┌────────

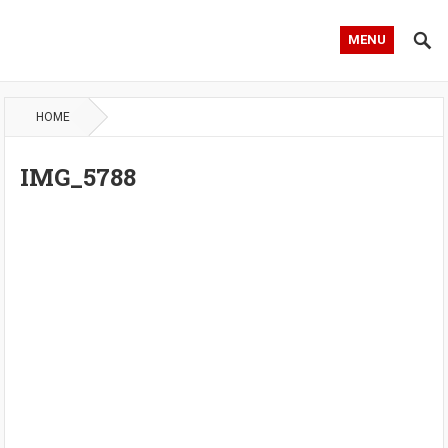
MENU
HOME
IMG_5788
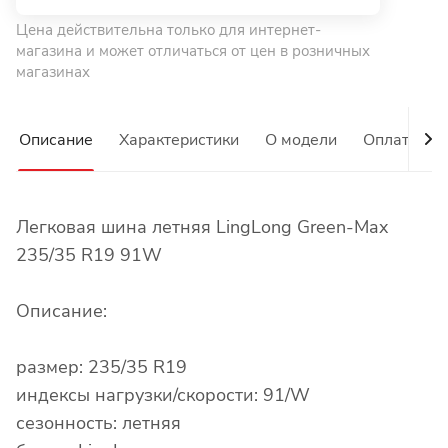
Цена действительна только для интернет-
магазина и может отличаться от цен в розничных
магазинах
Описание
Характеристики
О модели
Оплата
Легковая шина летняя LingLong Green-Max
235/35 R19 91W
Описание:
размер: 235/35 R19
индексы нагрузки/скорости: 91/W
сезонность: летняя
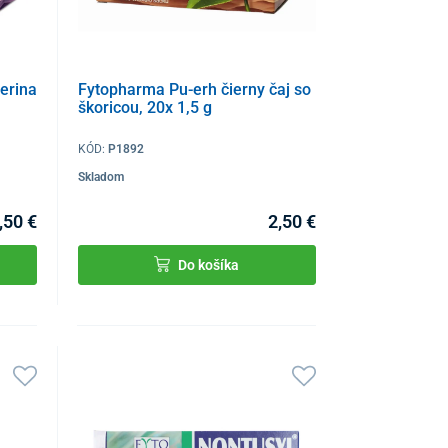
erina
Fytopharma Pu-erh čierny čaj so
škoricou, 20x 1,5 g
KÓD:
P1892
Skladom
,50 €
2,50 €
Do košíka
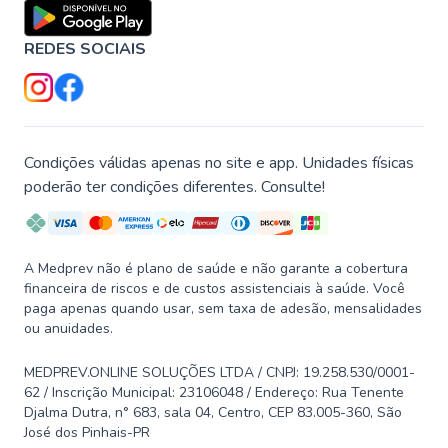
REDES SOCIAIS
Condições válidas apenas no site e app. Unidades físicas
poderão ter condições diferentes. Consulte!
A Medprev não é plano de saúde e não garante a cobertura
financeira de riscos e de custos assistenciais à saúde. Você
paga apenas quando usar, sem taxa de adesão, mensalidades
ou anuidades.
MEDPREV.ONLINE SOLUÇÕES LTDA / CNPJ: 19.258.530/0001-
62 / Inscrição Municipal: 23106048 / Endereço: Rua Tenente
Djalma Dutra, n° 683, sala 04, Centro, CEP 83.005-360, São
José dos Pinhais-PR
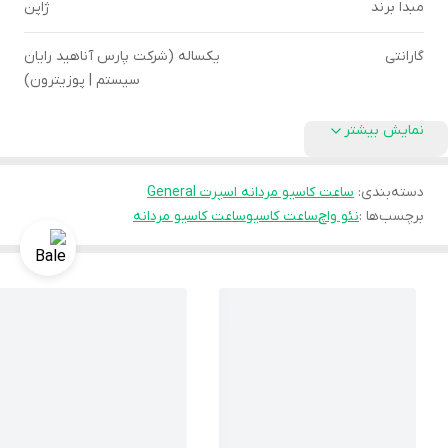
مبدا برند
ژاپن
گارانتی
یکساله (شرکت پارس آناهید رایان
سیستم | پوزیترون)
نمایش بیشتر
دسته‌بندی
:
ساعت کاسیو مردانه اسپرت General
برچسب‌ها :
نئو واچ
ساعت کاسیو
ساعت کاسیو مردانه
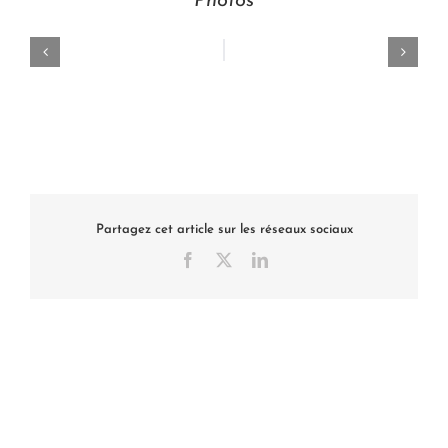
Photos
Partagez cet article sur les réseaux sociaux
Facebook
X
LinkedIn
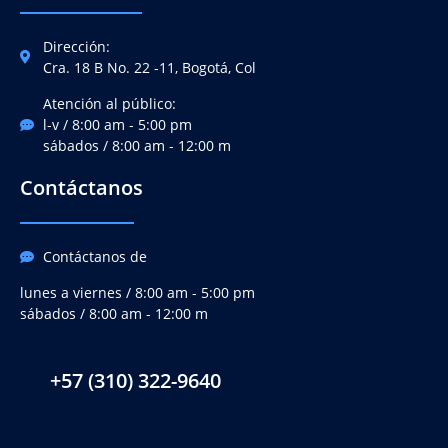
Dirección:
Cra. 18 B No. 22 -11, Bogotá, Col
Atención al público:
l-v / 8:00 am - 5:00 pm
sábados / 8:00 am - 12:00 m
Contáctanos
Contáctanos de
lunes a viernes / 8:00 am - 5:00 pm
sábados / 8:00 am - 12:00 m
+57 (310) 322-9640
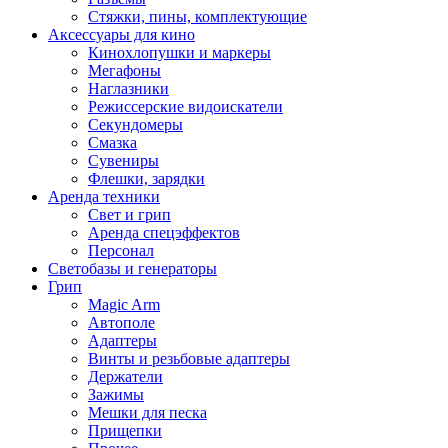
Стяжки, пины, комплектующие
Аксессуары для кино
Кинохлопушки и маркеры
Мегафоны
Наглазники
Режиссерские видоискатели
Секундомеры
Смазка
Сувениры
Флешки, зарядки
Аренда техники
Свет и грип
Аренда спецэффектов
Персонал
Светобазы и генераторы
Грип
Magic Arm
Автополе
Адаптеры
Винты и резьбовые адаптеры
Держатели
Зажимы
Мешки для песка
Прищепки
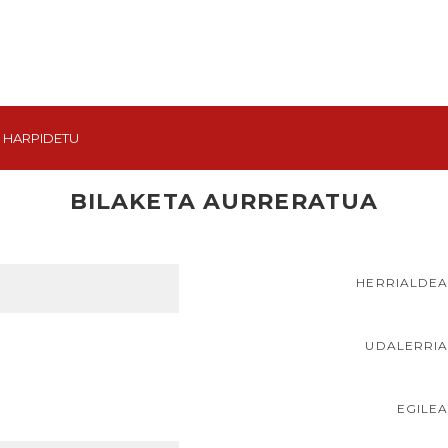
HARPIDETU
BILAKETA AURRERATUA
HERRIALDE
UDALERRI
EGILE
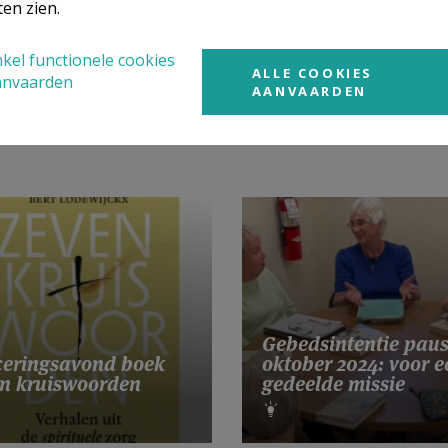
ten zien.
kel functionele cookies
ALLE COOKIES
anvaarden
AANVAARDEN
Gebedsintentie pau
eringsavond boek
oktober 2024: voor e
n kruiswoorden
gedeelde missie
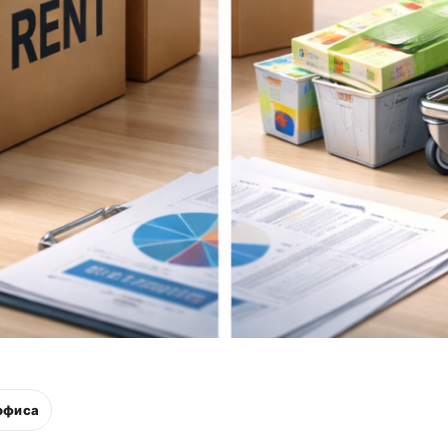
 офиса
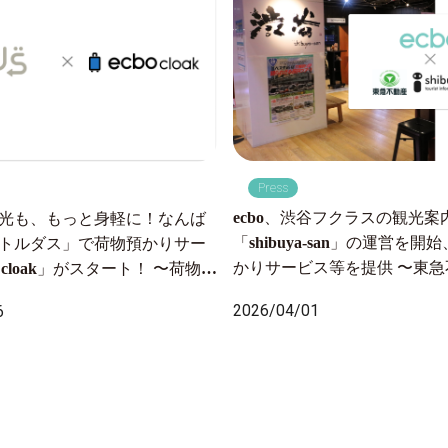
Press
ecbo、渋谷フクラスの観光案
光も、もっと身軽に！なんば
「shibuya-san」の運営を
トルダス」で荷物預かりサー
かりサービス等を提供 〜東
o cloak」がスタート！ 〜荷物の
委託を受け運営開始、月間約
から全国配送まで、ワンスト
2026/04/01
6
る施設にて 手荷物課題を解
ート〜
回遊性向上を目指す〜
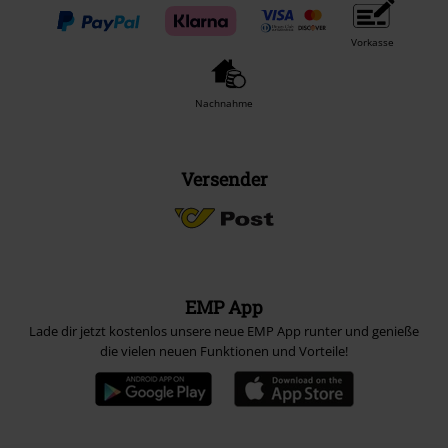
Vorkasse
Nachnahme
Versender
EMP App
Lade dir jetzt kostenlos unsere neue EMP App runter und genieße
die vielen neuen Funktionen und Vorteile!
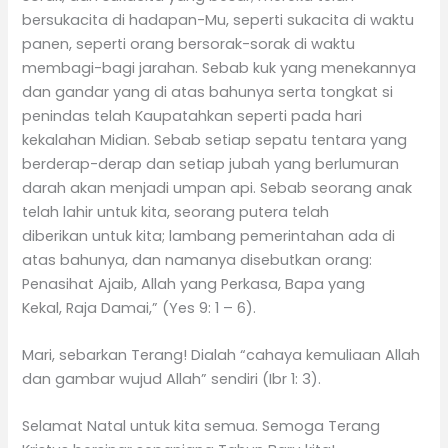
bersukacita di hadapan-Mu, seperti sukacita di waktu
panen, seperti orang bersorak-sorak di waktu
membagi-bagi jarahan. Sebab kuk yang menekannya
dan gandar yang di atas bahunya serta tongkat si
penindas telah Kaupatahkan seperti pada hari
kekalahan Midian. Sebab setiap sepatu tentara yang
berderap-derap dan setiap jubah yang berlumuran
darah akan menjadi umpan api. Sebab seorang anak
telah lahir untuk kita, seorang putera telah
diberikan untuk kita; lambang pemerintahan ada di
atas bahunya, dan namanya disebutkan orang:
Penasihat Ajaib, Allah yang Perkasa, Bapa yang
Kekal, Raja Damai,” (Yes 9: 1 – 6).
Mari, sebarkan Terang! Dialah “cahaya kemuliaan Allah
dan gambar wujud Allah” sendiri (Ibr 1: 3).
Selamat Natal untuk kita semua. Semoga Terang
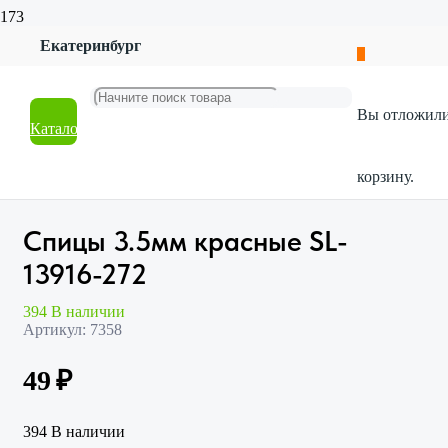
Екатеринбург
Главная
Магазин
Хобби и творчество
Вы отложил
Вязание
Каталог
Спицы 3.5мм красные SL-13916-272
корзину.
Спицы 3.5мм красные SL-
13916-272
394 В наличии
Артикул:
7358
49
₽
394 В наличии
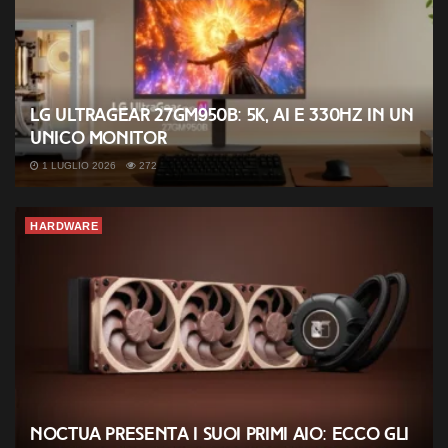
LG UltraGear 27GM950B: 5K, AI e 330Hz in un
unico monitor
1 LUGLIO 2026
272
HARDWARE
Noctua presenta i suoi primi AIO: ecco gli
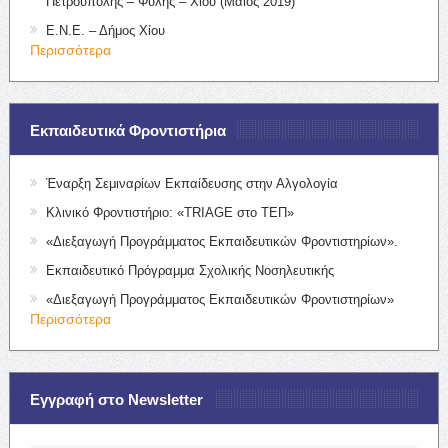
Πετρούπολης – Φυλής – Χίου (Μάιος 2019)
Ε.Ν.Ε. – Δήμος Χίου
Περισσότερα
Εκπαιδευτικά Φροντιστήρια
Έναρξη Σεμιναρίων Εκπαίδευσης στην Αλγολογία
Κλινικό Φροντιστήριο: «TRIAGE στο ΤΕΠ»
«Διεξαγωγή Προγράμματος Εκπαιδευτικών Φροντιστηρίων».
Εκπαιδευτικό Πρόγραμμα Σχολικής Νοσηλευτικής
«Διεξαγωγή Προγράμματος Εκπαιδευτικών Φροντιστηρίων»
Περισσότερα
Εγγραφή στο Newsletter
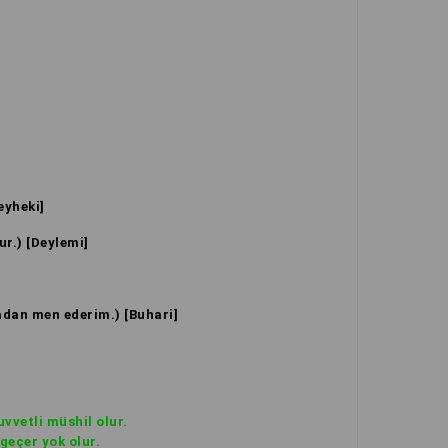
eyheki]
ur.) [Deylemi]
adan men ederim.) [Buhari]
kuvvetli müshil olur.
geçer yok olur.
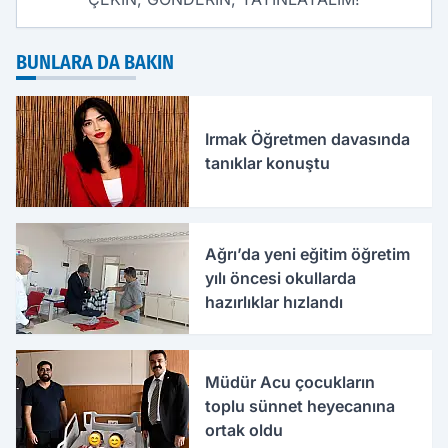
BUNLARA DA BAKIN
Irmak Öğretmen davasında
tanıklar konuştu
Ağrı’da yeni eğitim öğretim
yılı öncesi okullarda
hazırlıklar hızlandı
Müdür Acu çocukların
toplu sünnet heyecanına
ortak oldu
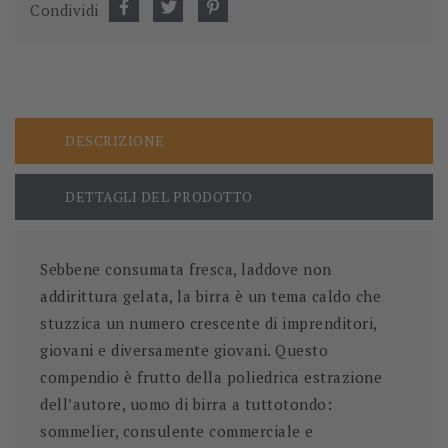
Condividi
DESCRIZIONE
DETTAGLI DEL PRODOTTO
Sebbene consumata fresca, laddove non
addirittura gelata, la birra è un tema caldo che
stuzzica un numero crescente di imprenditori,
giovani e diversamente giovani. Questo
compendio è frutto della poliedrica estrazione
dell’autore, uomo di birra a tuttotondo:
sommelier, consulente commerciale e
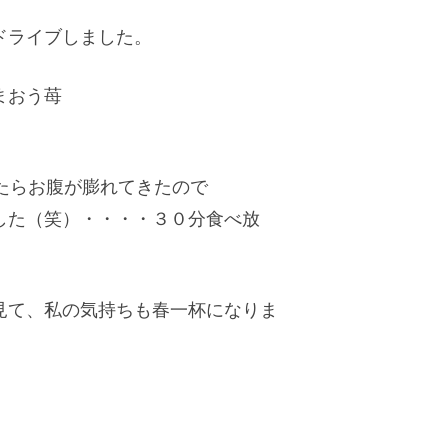
ドライブしました。
まおう苺
。
たらお腹が膨れてきたので
した（笑）・・・・３０分食べ放
見て、私の気持ちも春一杯になりま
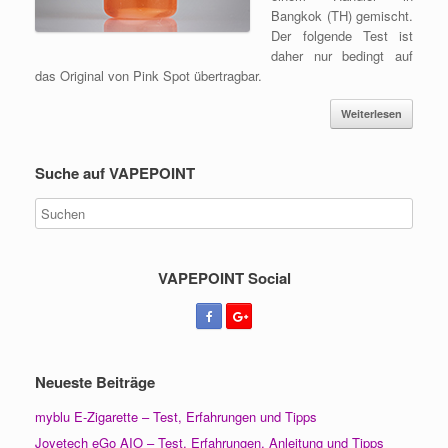
Bangkok (TH) gemischt.
Der folgende Test ist
daher nur bedingt auf
das Original von Pink Spot übertragbar.
Weiterlesen
Suche auf VAPEPOINT
VAPEPOINT Social
Neueste Beiträge
myblu E-Zigarette – Test, Erfahrungen und Tipps
Joyetech eGo AIO – Test, Erfahrungen, Anleitung und Tipps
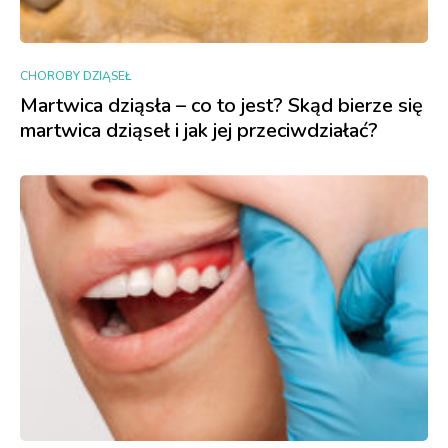
CHOROBY DZIĄSEŁ
Martwica dziąsła – co to jest? Skąd bierze się
martwica dziąseł i jak jej przeciwdziałać?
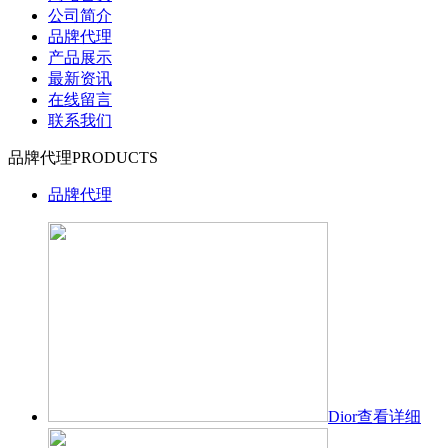
公司简介
品牌代理
产品展示
最新资讯
在线留言
联系我们
品牌代理
PRODUCTS
品牌代理
Dior
查看详细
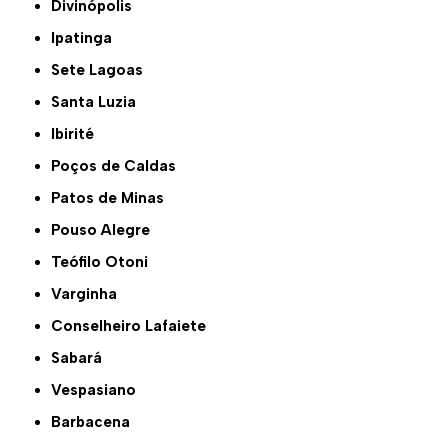
Divinópolis
Ipatinga
Sete Lagoas
Santa Luzia
Ibirité
Poços de Caldas
Patos de Minas
Pouso Alegre
Teófilo Otoni
Varginha
Conselheiro Lafaiete
Sabará
Vespasiano
Barbacena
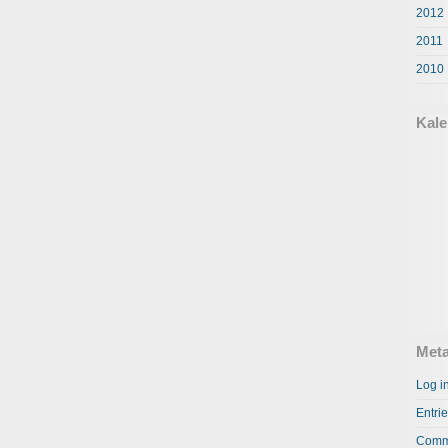
2012
2011
2010
Kale
Met
Log i
Entri
Comm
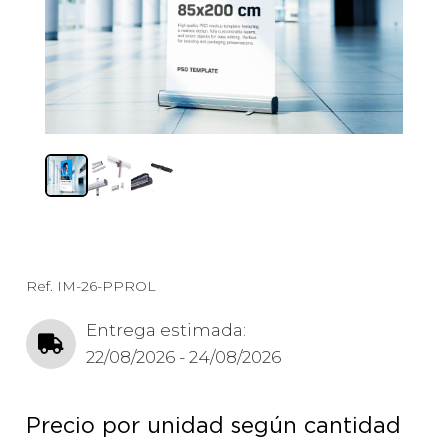
Ref.
IM-26-PPROL
Entrega estimada:
22/08/2026 - 24/08/2026
Precio por unidad según cantidad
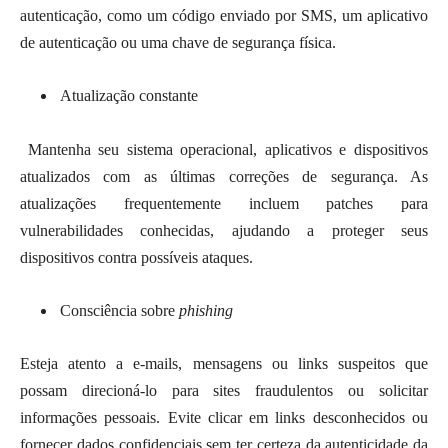
autenticação, como um código enviado por SMS, um aplicativo
de autenticação ou uma chave de segurança física.
Atualização constante
Mantenha seu sistema operacional, aplicativos e dispositivos
atualizados com as últimas correções de segurança. As
atualizações frequentemente incluem patches para
vulnerabilidades conhecidas, ajudando a proteger seus
dispositivos contra possíveis ataques.
Consciência sobre
phishing
Esteja atento a e-mails, mensagens ou links suspeitos que
possam direcioná-lo para sites fraudulentos ou solicitar
informações pessoais. Evite clicar em links desconhecidos ou
fornecer dados confidenciais sem ter certeza da autenticidade da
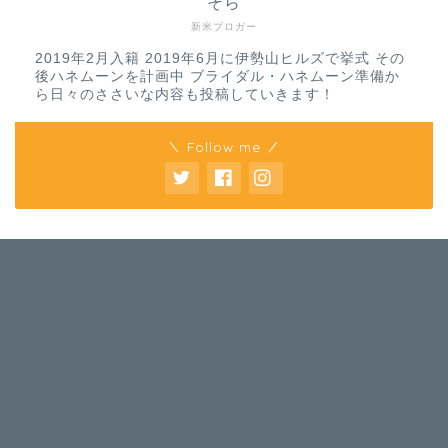
そら
新米ブロガー
2019年2月入籍 2019年6月に伊勢山ヒルズで挙式 その
後ハネムーンを計画中 ブライダル・ハネムーン準備か
ら日々のささいな内容も投稿していきます！
＼ Follow me ／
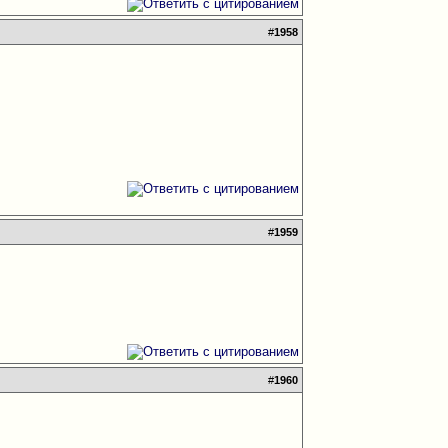
#
1958
#
1959
#
1960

└────────

_EXERCISE DIRECTIONS:_ Exactly as they stand, set down the lines from the start of the material through the line with "panen, seperti orang bersorak-sorak di waktu", both ends included, omitting the pictures.

_FINAL ANSWER:_
MENU
HOME
IMG_5788
Цена действительна только для интернет-
магазина и может отличаться от цен в розничных
магазинах
Описание
Характеристики
О модели
Оплата
Легковая шина летняя LingLong Green-Max
235/35 R19 91W
Описание:
размер: 235/35 R19
индексы нагрузки/скорости: 91/W
сезонность: летняя
erina
Fytopharma Pu-erh čierny čaj so
škoricou, 20x 1,5 g
KÓD:
P1892
Skladom
,50 €
2,50 €
Do košíka
REDES SOCIAIS
Condições válidas apenas no site e app. Unidades físicas
poderão ter condições diferentes. Consulte!
A Medprev não é plano de saúde e não garante a cobertura
financeira de riscos e de custos assistenciais à saúde. Você
paga apenas quando usar, sem taxa de adesão, mensalidades
ou anuidades.
MEDPREV.ONLINE SOLUÇÕES LTDA / CNPJ: 19.258.530/0001-
62 / Inscrição Municipal: 23106048 / Endereço: Rua Tenente
Djalma Dutra, n° 683, sala 04, Centro, CEP 83.005-360, São
José dos Pinhais-PR
مبدا برند
ژاپن
گارانتی
یکساله (شرکت پارس آناهید رایان
سیستم | پوزیترون)
نمایش بیشتر
دسته‌بندی
:
ساعت کاسیو مردانه اسپرت General
برچسب‌ها :
نئو واچ
ساعت کاسیو
ساعت کاسیو مردانه
Photos
Partagez cet article sur les réseaux sociaux
Facebook
X
LinkedIn
Dirección:
Cra. 18 B No. 22 -11, Bogotá, Col
Atención al público:
l-v / 8:00 am - 5:00 pm
sábados / 8:00 am - 12:00 m
Contáctanos
Contáctanos de
lunes a viernes / 8:00 am - 5:00 pm
sábados / 8:00 am - 12:00 m
+57 (310) 322-9640
Стяжки, пины, комплектующие
Аксессуары для кино
Кинохлопушки и маркеры
Мегафоны
Наглазники
Режиссерские видоискатели
Секундомеры
Смазка
Сувениры
Флешки, зарядки
Аренда техники
Свет и грип
Аренда спецэффектов
Персонал
Светобазы и генераторы
Грип
Magic Arm
Автополе
Адаптеры
Винты и резьбовые адаптеры
Держатели
Зажимы
Мешки для песка
Прищепки
HARPIDETU
BILAKETA AURRERATUA
HERRIALDE
UDALERRI
EGILE
ten zien.
kel functionele cookies
ALLE COOKIES
anvaarden
AANVAARDEN
Gebedsintentie pau
eringsavond boek
oktober 2024: voor e
n kruiswoorden
gedeelde missie
 офиса
Press
ecbo、渋谷フクラスの観光案
光も、もっと身軽に！なんば
「shibuya-san」の運営を
トルダス」で荷物預かりサー
かりサービス等を提供 〜東
o cloak」がスタート！ 〜荷物の
委託を受け運営開始、月間約
から全国配送まで、ワンスト
2026/04/01
6
る施設にて 手荷物課題を解
ート〜
回遊性向上を目指す〜
Vorkasse
Nachnahme
Versender
EMP App
Lade dir jetzt kostenlos unsere neue EMP App runter und genieße
die vielen neuen Funktionen und Vorteile!
bersukacita di hadapan-Mu, seperti sukacita di waktu
panen, seperti orang bersorak-sorak di waktu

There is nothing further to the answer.